(Provided entries Opens)

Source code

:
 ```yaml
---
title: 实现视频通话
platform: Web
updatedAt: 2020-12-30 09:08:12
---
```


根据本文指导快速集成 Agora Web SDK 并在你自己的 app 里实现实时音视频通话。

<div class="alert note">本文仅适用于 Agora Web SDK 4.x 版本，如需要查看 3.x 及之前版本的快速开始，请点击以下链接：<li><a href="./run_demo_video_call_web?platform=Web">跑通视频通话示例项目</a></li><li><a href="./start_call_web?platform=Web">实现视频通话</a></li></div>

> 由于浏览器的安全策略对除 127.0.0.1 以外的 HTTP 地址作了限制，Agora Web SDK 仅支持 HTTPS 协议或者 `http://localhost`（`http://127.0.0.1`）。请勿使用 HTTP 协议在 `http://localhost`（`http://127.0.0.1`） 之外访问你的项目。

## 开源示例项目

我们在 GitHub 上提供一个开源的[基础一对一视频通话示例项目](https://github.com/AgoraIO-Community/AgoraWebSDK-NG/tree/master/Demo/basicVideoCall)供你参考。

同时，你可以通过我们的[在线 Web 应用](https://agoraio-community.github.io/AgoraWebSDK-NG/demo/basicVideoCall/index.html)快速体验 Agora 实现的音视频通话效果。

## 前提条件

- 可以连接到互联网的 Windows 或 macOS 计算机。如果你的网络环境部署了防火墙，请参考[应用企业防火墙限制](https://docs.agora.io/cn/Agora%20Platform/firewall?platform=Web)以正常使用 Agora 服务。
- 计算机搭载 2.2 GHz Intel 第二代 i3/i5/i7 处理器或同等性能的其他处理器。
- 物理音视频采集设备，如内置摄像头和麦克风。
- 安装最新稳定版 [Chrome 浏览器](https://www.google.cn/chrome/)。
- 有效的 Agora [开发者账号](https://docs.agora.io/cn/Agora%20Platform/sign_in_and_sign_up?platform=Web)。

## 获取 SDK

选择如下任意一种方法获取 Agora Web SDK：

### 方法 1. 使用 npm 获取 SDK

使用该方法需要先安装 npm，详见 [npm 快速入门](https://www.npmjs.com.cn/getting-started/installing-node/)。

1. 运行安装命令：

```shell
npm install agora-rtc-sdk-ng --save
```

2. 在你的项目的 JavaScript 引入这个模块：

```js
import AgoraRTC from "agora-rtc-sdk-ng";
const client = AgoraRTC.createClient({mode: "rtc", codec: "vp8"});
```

(Provided entries Closes)

#### What is expected
Retype all of the entries exactly, please.

#### The answer
Source code

:
 ```yaml
---
title: 实现视频通话
platform: Web
updatedAt: 2020-12-30 09:08:12
---
```


根据本文指导快速集成 Agora Web SDK 并在你自己的 app 里实现实时音视频通话。

<div class="alert note">本文仅适用于 Agora Web SDK 4.x 版本，如需要查看 3.x 及之前版本的快速开始，请点击以下链接：<li><a href="./run_demo_video_call_web?platform=Web">跑通视频通话示例项目</a></li><li><a href="./start_call_web?platform=Web">实现视频通话</a></li></div>

> 由于浏览器的安全策略对除 127.0.0.1 以外的 HTTP 地址作了限制，Agora Web SDK 仅支持 HTTPS 协议或者 `http://localhost`（`http://127.0.0.1`）。请勿使用 HTTP 协议在 `http://localhost`（`http://127.0.0.1`） 之外访问你的项目。

## 开源示例项目

我们在 GitHub 上提供一个开源的[基础一对一视频通话示例项目](https://github.com/AgoraIO-Community/AgoraWebSDK-NG/tree/master/Demo/basicVideoCall)供你参考。

同时，你可以通过我们的[在线 Web 应用](https://agoraio-community.github.io/AgoraWebSDK-NG/demo/basicVideoCall/index.html)快速体验 Agora 实现的音视频通话效果。

## 前提条件

- 可以连接到互联网的 Windows 或 macOS 计算机。如果你的网络环境部署了防火墙，请参考[应用企业防火墙限制](https://docs.agora.io/cn/Agora%20Platform/firewall?platform=Web)以正常使用 Agora 服务。
- 计算机搭载 2.2 GHz Intel 第二代 i3/i5/i7 处理器或同等性能的其他处理器。
- 物理音视频采集设备，如内置摄像头和麦克风。
- 安装最新稳定版 [Chrome 浏览器](https://www.google.cn/chrome/)。
- 有效的 Agora [开发者账号](https://docs.agora.io/cn/Agora%20Platform/sign_in_and_sign_up?platform=Web)。

## 获取 SDK

选择如下任意一种方法获取 Agora Web SDK：

### 方法 1. 使用 npm 获取 SDK

使用该方法需要先安装 npm，详见 [npm 快速入门](https://www.npmjs.com.cn/getting-started/installing-node/)。

1. 运行安装命令：

```shell
npm install agora-rtc-sdk-ng --save
```

2. 在你的项目的 JavaScript 引入这个模块：

```js
import AgoraRTC from "agora-rtc-sdk-ng";
const client = AgoraRTC.createClient({mode: "rtc", codec: "vp8"});
```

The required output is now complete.